My one criticism is the heavy emphasis on UML. Honestly I've been working in development for over 15 years and have never seen UML practically used. Not to say some shops don't use it, but I've never seen it requested in skill sets or mentioned by recruiters or asked about it in interviews.
Many books that educate in programming tend to focus on language syntax and structure; an approach that can be quite tedious when learning.

This book is different. It begins with the design of software systems using the Unified Modelling Language. Such high level discussions can tend to be a turn-off for many programmers in their rush to churn out code. Persist, read through the well worked out discussion case study and you will acquire a crucial foundation for truly understanding Object-Oriented Programming and appreciating the context of C# language syntax and structure when it is presented in later chapters.

C# is complex but the Author does a superb job of making many of the complexities of C# so very, very easy to understand. I cannot highlight this enough.
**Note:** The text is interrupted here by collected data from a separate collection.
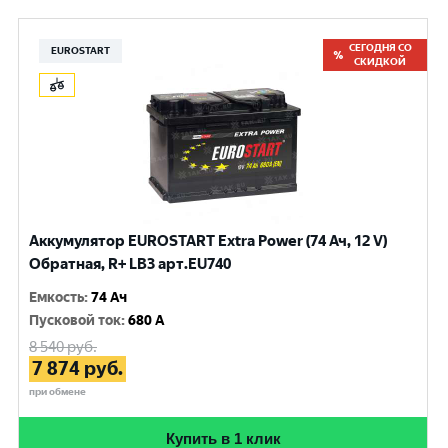
СЕГОДНЯ СО
EUROSTART
СКИДКОЙ
Аккумулятор EUROSTART Extra Power (74 Ач, 12 V)
Обратная, R+ LB3 арт.EU740
Емкость
:
74 Ач
Пусковой ток
:
680 A
8 540
руб.
7 874
руб.
при обмене
Купить в 1 клик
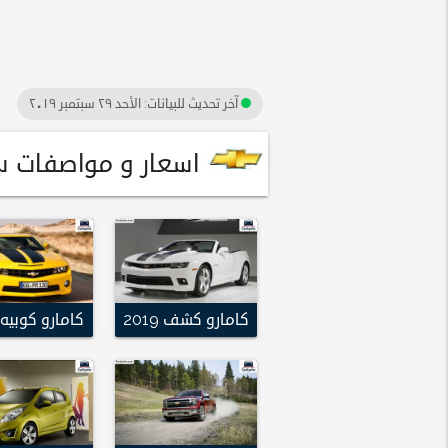
آخر تحديث للبيانات:
الأحد ٢٩ سبتمبر ٢٠١٩
اسعار و مواصفات سيارات شيفرول
كامارو كشف 2019
كامارو كوبيه 2019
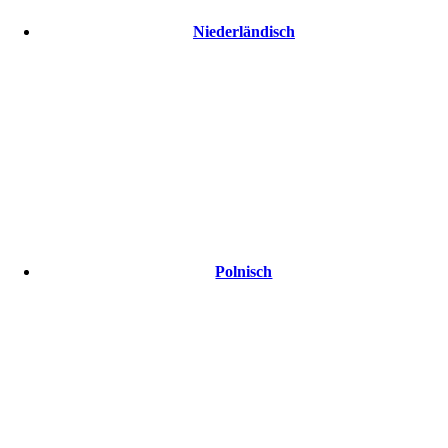
Niederländisch
Polnisch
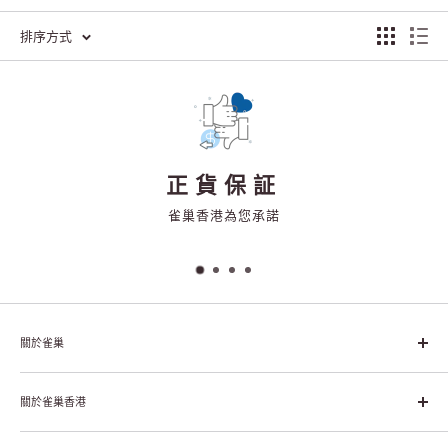
排序方式
正貨保証
雀巢香港為您承諾
關於雀巢
雀巢集團起源於1866年的瑞士，目前是全球領先的「營養、健康、
幸福生活」企業。雀巢的目標是「我們充分發掘食品的力量，提升
關於雀巢香港
每個個體的生活品質，無論現在還是未來」。
關於雀巢香港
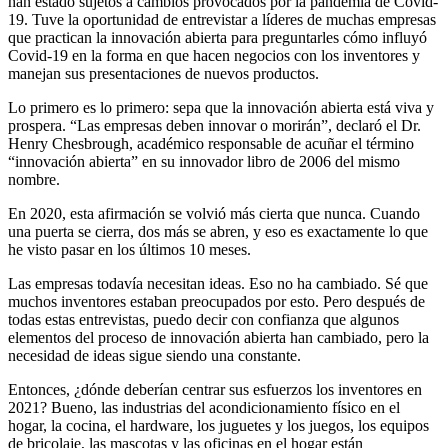
han estado sujetos a cambios provocados por la pandemia de Covid-
19. Tuve la oportunidad de entrevistar a líderes de muchas empresas
que practican la innovación abierta para preguntarles cómo influyó
Covid-19 en la forma en que hacen negocios con los inventores y
manejan sus presentaciones de nuevos productos.
Lo primero es lo primero: sepa que la innovación abierta está viva y
prospera. “Las empresas deben innovar o morirán”, declaró el Dr.
Henry Chesbrough, académico responsable de acuñar el término
“innovación abierta” en su innovador libro de 2006 del mismo
nombre.
En 2020, esta afirmación se volvió más cierta que nunca. Cuando
una puerta se cierra, dos más se abren, y eso es exactamente lo que
he visto pasar en los últimos 10 meses.
Las empresas todavía necesitan ideas. Eso no ha cambiado. Sé que
muchos inventores estaban preocupados por esto. Pero después de
todas estas entrevistas, puedo decir con confianza que algunos
elementos del proceso de innovación abierta han cambiado, pero la
necesidad de ideas sigue siendo una constante.
Entonces, ¿dónde deberían centrar sus esfuerzos los inventores en
2021? Bueno, las industrias del acondicionamiento físico en el
hogar, la cocina, el hardware, los juguetes y los juegos, los equipos
de bricolaje, las mascotas y las oficinas en el hogar están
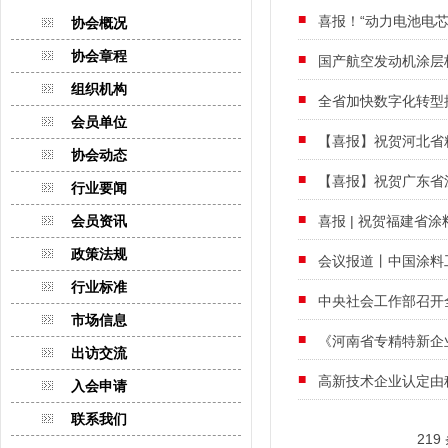
喜报！“动力电池电
协会概况
协会章程
国产航空发动机涂层
组织机构
全省加快数字化转型
会员单位
【喜报】祝贺河北省
协会动态
【喜报】祝贺广东省
行业要闻
会员资讯
喜报 | 祝贺福建
政策法规
会议报道丨中国涂料
行业标准
中央社会工作部召开
市场信息
《河南省专精特新企
出访交流
高新技术企业认定由
入会申请
联系我们
219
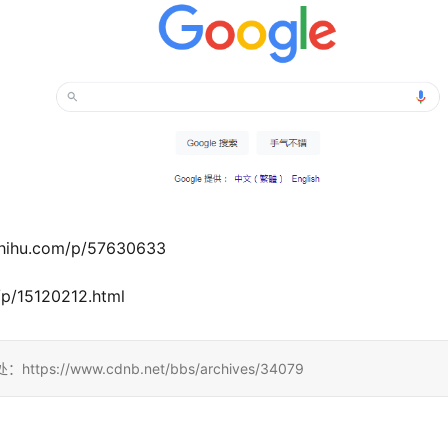
hu.com/p/57630633
p/15120212.html
/www.cdnb.net/bbs/archives/34079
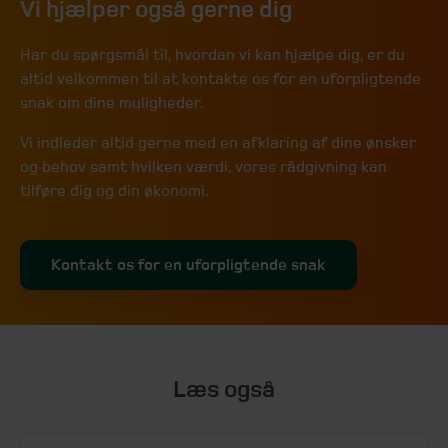
Vi hjælper også gerne dig
Har du spørgsmål til, hvordan vi kan hjælpe dig, er du
altid velkommen til at kontakte os for en uforpligtende
snak om dine muligheder.
Vi indleder altid gerne med en afklaring af dine ønsker
og behov samt hvilken værdi, vores rådgivning kan
tilføre dig og din økonomi.
Kontakt os for en uforpligtende snak
Læs også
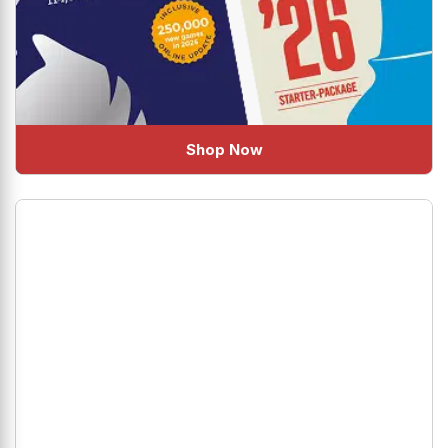
Shop Now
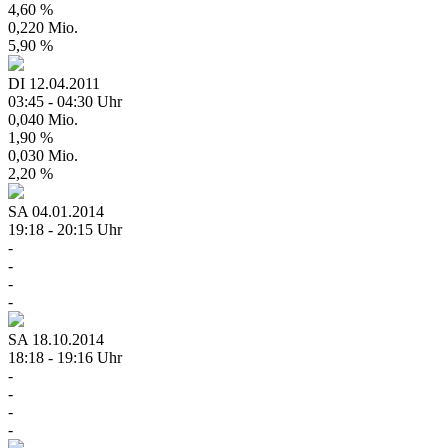
4,60 %
0,220 Mio.
5,90 %
DI
12.04.2011
03:45 - 04:30 Uhr
0,040 Mio.
1,90 %
0,030 Mio.
2,20 %
SA
04.01.2014
19:18 - 20:15 Uhr
-
-
-
-
SA
18.10.2014
18:18 - 19:16 Uhr
-
-
-
-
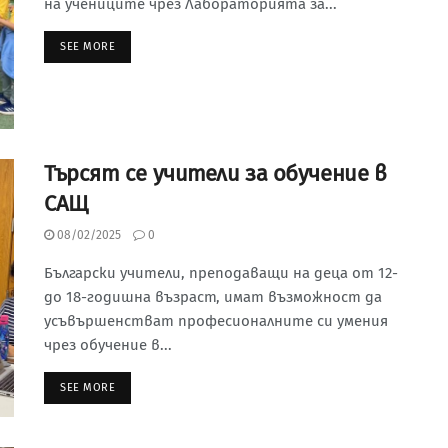
на учениците чрез Лабораторията за...
SEE MORE
Търсят се учители за обучение в
САЩ
08/02/2025
0
Български учители, преподаващи на деца от 12-
до 18-годишна възраст, имат възможност да
усъвършенстват професионалните си умения
чрез обучение в...
SEE MORE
The flow of the book from software system design ( UML ), progressing to C# syntax and fundamentals and finishing with well worked out code samples on technologies such as ADO.NET, Windows, Web Development and WCF Services enhances the entire learning experience.

This book is superb; a must-have for those new to C# Object-Oriented Programming.
(I have many years of C# experience and skimmed this book to see if it would be good for someone new in my team, and as a refresher.)

This book gives an ok introduction to C#, but it is somewhat shallow and leaves a lot of stuff unsaid. I would have cut down on some of the excercises and filled up with more details, but that is my preference.
After spending several hours reading book reviews on iProgrammer, and also on Amazon, I purchased this book. It is a valuable learning tool for the beginning developer.

While I may disagree with some of the "logic" programmers use in their development, the way in which Clark rationalizes decisions is very clear. The graphics are easy to understand, and his explanations provide insight into a world that is often "murky" to the outsider.

An excellent purchase.
Good book, but a bit hard to follow along. Nothing wrong with it, just wished it was indexed and wrote a bit easier for some audiences.